VPUs enable demanding computer vision and edge AI workloads with efficiency. By coupling highly parallel programmable compute with workload-specific hardware acceleration in a unique architecture that minimizes data movement, VPUs achieve a balance of power efficiency and compute performance. VPU technology enables intelligent cameras, edge servers, and AI appliances with deep neural networks and computer vision-based applications in areas such as visual retail, security and safety, and industrial automation.
What are the advantages of the Vision Processing Unit (VPU)?
It’s all on the edge; there is no interaction with the cloud. That means no latency and more privacy. It comes with a toolkit and SDK called Open VINO that can implement deep learning CNN libraries on the dedicated Neural Compute Engine in TensorFlow and Caffe. When running your algorithms on this USB stick, you can completely free the rest of the computer and GPU for other programs such as point cloud processing. You can stack multiple USB sticks and double the power as long as you want.
What is Intel Vision Processing Unit (VPU)?
A popular exponent is the Movidius Myriad 2 VPU based on the Intel Neural Compute Stick (NCS) platform that can be used for inference in convolutional networks with a pre-trained network.

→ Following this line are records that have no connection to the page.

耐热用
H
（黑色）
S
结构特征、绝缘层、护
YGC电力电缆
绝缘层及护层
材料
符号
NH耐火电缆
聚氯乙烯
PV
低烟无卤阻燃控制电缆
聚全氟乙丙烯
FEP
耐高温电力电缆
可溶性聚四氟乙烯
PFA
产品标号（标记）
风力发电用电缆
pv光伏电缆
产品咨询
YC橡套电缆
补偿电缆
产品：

The Myriad 2 VPU is designed as a 28-nm co-processor that provides high-performance tensor acceleration. Hence, it provides high-level APIs that allow application programmers to easily take advantage of its features and a software-controlled memory subsystem that enables fine-grained control on different workloads.

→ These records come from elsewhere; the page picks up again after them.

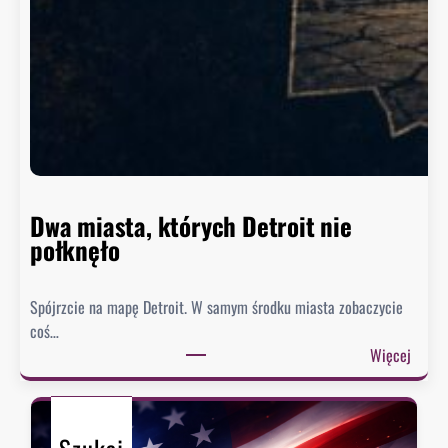
z
y
n
g
t
o
n
n
i
e
Dwa miasta, których Detroit nie
s
połknęło
p
i
Spójrzcie na mapę Detroit. W samym środku miasta zobaczycie
e
coś…
s
:
Więcej
z
D
y
w
s
a
i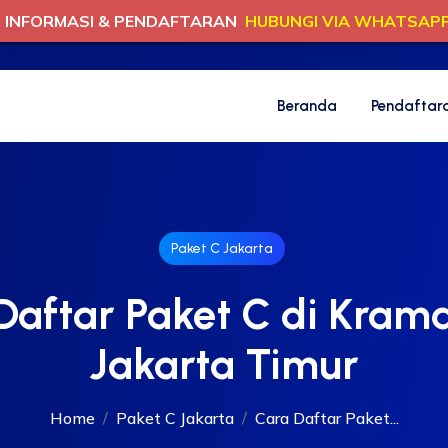
INFORMASI & PENDAFTARAN
HUBUNGI VIA WHATSAP
Beranda
Pendaftar
Paket C Jakarta
Daftar Paket C di Kramat
Jakarta Timur
Home
Paket C Jakarta
Cara Daftar Paket...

The architecture of this chip is inspired by the observation that beyond a certain frequency limit for any particular design and target process technology, the cost is quadratic in power for linear increases in operating frequency. The Myriad 2 VPU was designed following this principle, with 12 highly parallelizable vector processors, named Streaming Hybrid Architecture Vector Engines (SHAVE). Its parallelism and instruction set architecture to provide highly sustainable performance efficiency across a range of computer vision applications, including those with low latency requirements on the order of milliseconds.
The Myriad 2 VPU aims to provide an order of magnitude higher performance efficiency, allowing high-performance computer vision systems with very low latency to be built while dissipating less than 1 Watt.
Intel’s Myriad X VPU is the third generation and the most advanced VPU from Movidius. The Myriad X VPU, for the first time in its class, features the Neural Compute Engine, a specialized hardware AI accelerator for deep neural network deep-learning inferences.
The Neural Compute Engine, in conjunction with the 16 SHAVE cores and an ultra-high throughput (Movidius states that it can achieve over one trillion operations per second of peak DNN inferencing throughput), makes Myriad X a popular option for on-device deep neural networks and computer vision applications.
The Myriad X VPU has a native 4K image processing pipeline with support for up to 8 HD sensors connecting directly to the VPU. As with Myriad 2, the Myriad X VPU is programmable via the Myriad Development Kit (MDK), which includes development tools, frameworks, and APIs to implement the custom vision, imaging, and deep neural network workloads on the chip.
How does Vision Processing Unit (VPU) work?
Decoding and encoding are done using the OpenVINO toolkit; it’s one line of code for each.
Preprocessing is done using OpenCV or other libraries, and mostly just includes resizing and fitting the image to the requirements of your network.
The inference is made using a special function of the toolkit that calls your models trained in TensorFlow and Caffe. It involves VPU, CPU, GPU, and FPGA.
What level of precision does the Vision Processing Unit (VPU) support?
The Myriad X VPU has a native 4K image processing pipeline with support for up to 8 HD sensors connecting directly to the VPU.